Florence (left), followed by Isaac and Helene. Image from Colorado State University

The news on Hurricane Florence isn’t good.

Upgraded today to a Category 4 hurricane, Florence is expected to grow as it heads toward the North Carolina coast (it’s aiming right at Wilmington) with the possibility of doing “devastating damage” when it hits.

Unfortunately, a direct hit on Wilmington could mean damaging winds and even more damaging floods in Lee County and Central North Carolina. The following is everything we know about Florence and our area’s preparations for this potentially historic storm.


When it will hit

The National Hurricane Center predicts Florence will hit the shore late Thursday night or early Friday morning. Our area will wake up Thursday to strong wind gusts and likely some rain. According to Lee County Emergency Management Director Shane Seagroves, “Florence is approximately 500 miles wide, which makes it as wide as North Carolina from east to west. There is an increasing risk of two primary life-threatening impacts from Florence: wind damage and prolonged heavy rainfall.” While the “damage” from Florence locally could start as early as Thursday morning, the eye of the storm won’t cross Lee County until Friday night.


How strong will it be?

The Weather Channel’s Su Ostro tweeted this out last night: “For historical perspective, only four Category 4 landfalls on the East Coast north of Florida … going back to 1851, the farthest north being on the SC/NC border (Hazel).” In other words, this storm has “once-in-a-lifetime” potential. The National Weather Service forecasts Florence making landfall as a Category 4 storm. For us, there will be an 80- to 90-percent chance of sustained tropical storm force winds (40 mph or stronger for gusts of at least a minute).  It’s safe to say, we’re going to feel this one.


How much rain?

The National Hurricane Center stated today: “Life-threatening freshwater flooding is likely from a prolonged and exceptionally heavy rainfall event, which may extend inland over the Carolina and Mid-Atlantic for hundreds of miles as Florence is expected to slow down as it approaches the coast and moves inland.” CBS Charlotte’s graphic above has counties in an around Wake getting between 8 and 9 inches of rain — as we witnessed with Hurricane Harvey in Houston last year, a slow-moving or stalling storm presents the biggest danger to inland areas than the wind.

This from Forbes: NOAA’s Weather Prediction Center is projected 15 to 20 inches of rainfall for some parts of the area. Much of this area already has saturated soil. This means an inland flooding threat, which can often be potentially deadly in the short and long term. It also means the potential for falling trees, a hidden danger often associated with landfalling storms. In Hurricane Sandy, 19% of the 106 deaths were from falling trees. Other reasons, from the analysis at this link, for fatalities in that storm include drowning (37%), falls (11%), carbon monoxide (8%), illness (6%), fire (5%), auto accident (4%), and other (10%). As we have learned with Hurricane Maria or Harvey, fatalities can be immediate or over time with storms of this magnitude. By the way, if the storm stalls as some models project, the aforementioned rainfall totals could be a “low” estimate.


Lee, Harnett Counties

See the white-dotted area in the map above? That’s the “cone of uncertainty” for Hurricane Florence — as of last night … it’s become more certain since. What that cone tells us is this — we’re right in the middle of it, according to just about every model out there. If it hits to the south, we’re still getting those big winds.

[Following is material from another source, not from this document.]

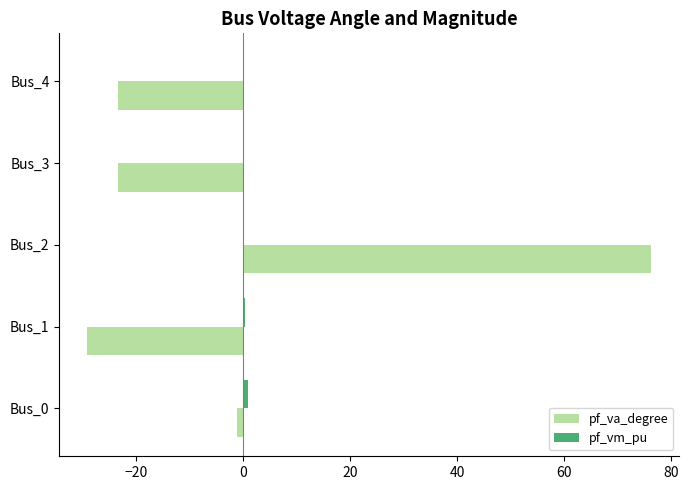

Is it true that pf_va_degree equals -23.5 at Bus_3?

True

Lee County Government, the City of Sanford and Lee County Emergency Management Services have been active on social media since Sunday to warn the general public of what’s coming and provide tips to prepare for the worst. Already, local grocery stores are having trouble keeping bottled water and bread on the shelves. If you’ve waiting until today to do your pre-hurricane preparation shopping, you might already be too late.

Neither Lee County nor Harnett County schools have made an announcement regarding closing (as of 2 p.m. Monday). Harnett County Schools did post to social media today that it is monitoring the situation (meaning an announcement of some kind is expected soon). Campbell University expects an announcement at 2 p.m. on Tuesday.

UPDATE: 3:30 p.m. Monday from Lee County Schools: We have been monitoring Hurricane Florence since the end of last week and have been in constant communication with the Sheriff, the County Manager, and emergency management officials. As we move towards making a decision about school closings, we will factor in their expert opinions, as well as advice from the Raleigh office of the National Weather Service. The safety of our students and staff is our number one priority, and any decisions made will be with their best interest in mind. We plan to make a decision about the schedule by lunchtime tomorrow.


Lee County High School football will move its game against West Carteret this week to 6 p.m. Wednesday. Southern Lee’s scheduled football game at Clinton has been moved to Sept. 27. No other local sports have publicly announced cancellations or rescheduled games.


The Rant will post another Hurricane Florence update on Tuesday and will post breaking news or other important updates as they are announced throughout the week.